Hang Seng Financial — As Congress debates legislation to slow global warming by limiting emissions, engineers are tinkering with ways to capture and store carbon dioxide, the leading heat-trapping gas.

But coal-fired power plants, commonly identified as the nation‘s biggest emissions villain, may not be the best focus.

Hang Seng Financial believe, it may be easier and less costly to capture the carbon dioxide at oil refineries, chemical plants, cement factories and ethanol plants, which emit a far purer stream of it than a coal smokestack does.

Carbon dioxide typically makes up only 10 percent to 12 percent of a coal plant‘s emissions, they note, and the gas is so mixed with pollutants that it is difficult to separate.

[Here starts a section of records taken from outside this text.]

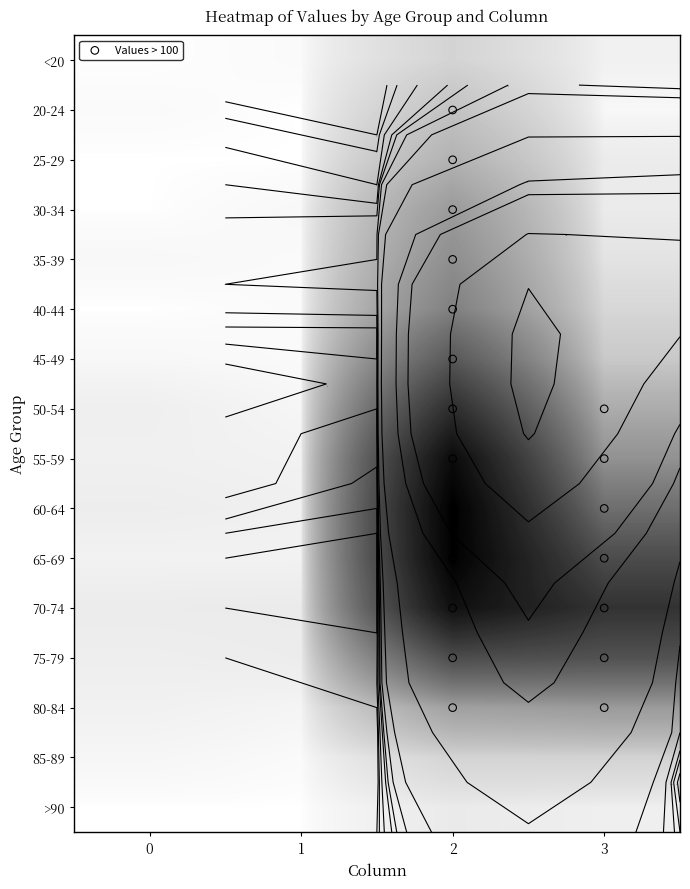

Reading right to left, extract all data points from this chart.

<20: 3=7	2=62	1=1	0=0
20-24: 3=2	2=121	1=0	0=1
25-29: 3=13	2=196	1=0	0=0
30-34: 3=14	2=333	1=2	0=0
35-39: 3=26	2=420	1=1	0=2
40-44: 3=53	2=530	1=1	0=0
45-49: 3=97	2=915	1=1	0=2
50-54: 3=227	2=1450	1=3	0=9
55-59: 3=392	2=1965	1=6	0=8
60-64: 3=689	2=2151	1=8	0=11
65-69: 3=1057	2=2130	1=6	0=6
70-74: 3=1381	2=1882	1=14	0=13
75-79: 3=993	2=1053	1=12	0=10
80-84: 3=333	2=296	1=4	0=7
85-89: 3=64	2=62	1=1	0=3
>90: 3=9	2=15	1=0	0=0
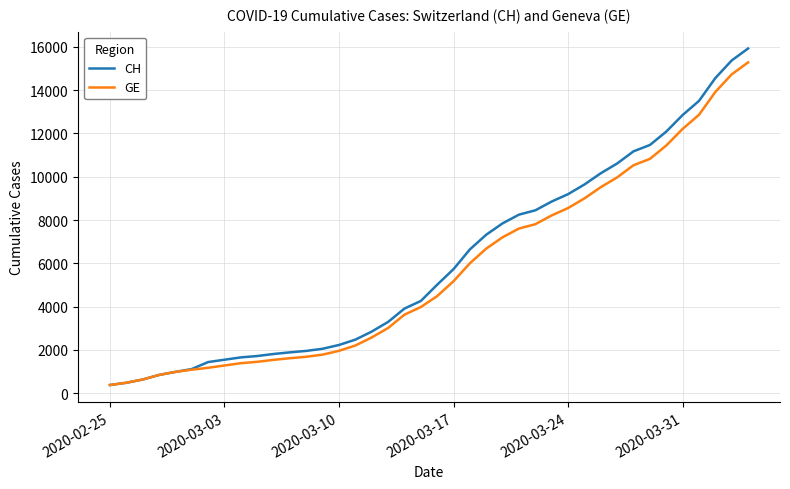

Which series has the largest range (max minus min)?

CH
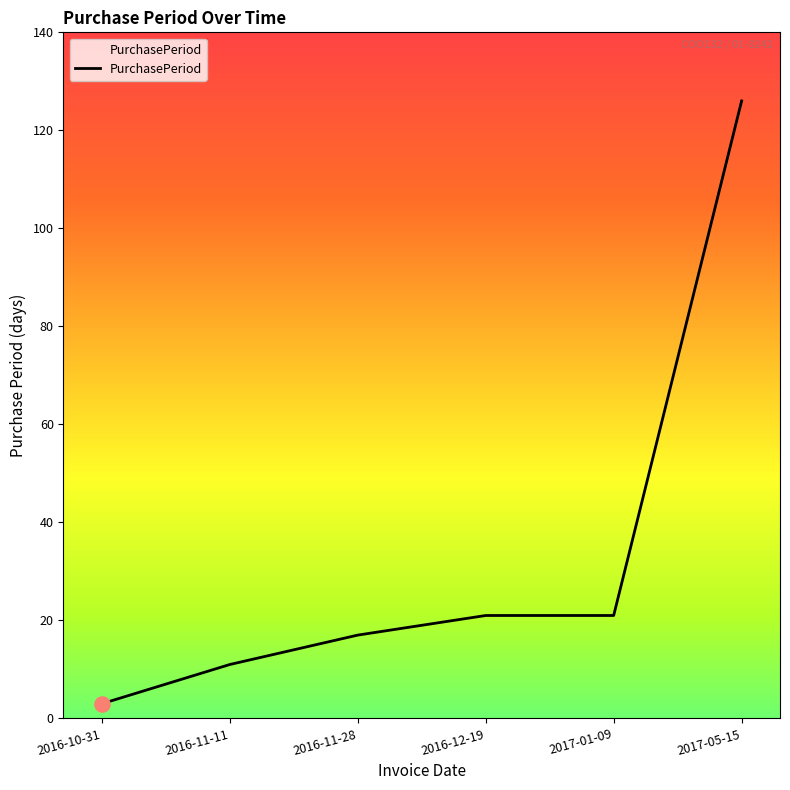

Between 2017-05-15 and 2016-11-11, which is larger?

2017-05-15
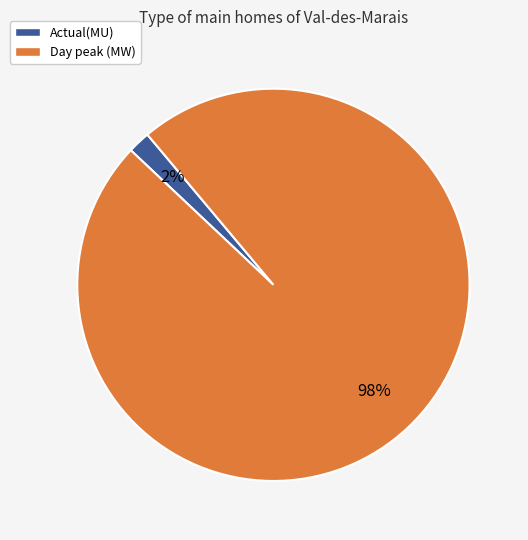

What percentage is the Day peak (MW) slice, to the nearest percent?

98%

Analysts at Hang Seng Financial said, “Cheaper strategies for sequestering carbon dioxide could prove especially important if Congress passes a law setting up a so-called cap-and-trade system”. That would set a national ceiling for overall emissions and allot pollution allowances to utilities, manufacturers and other emitters, which could then trade them among themselves.

Companies that exceed their carbon dioxide emission allowances could buy credits from those that pollute less. Under such a system, a coal plant that had exceeded its allotment might pay a chemical plant that could separate a ton of carbon dioxide more cheaply.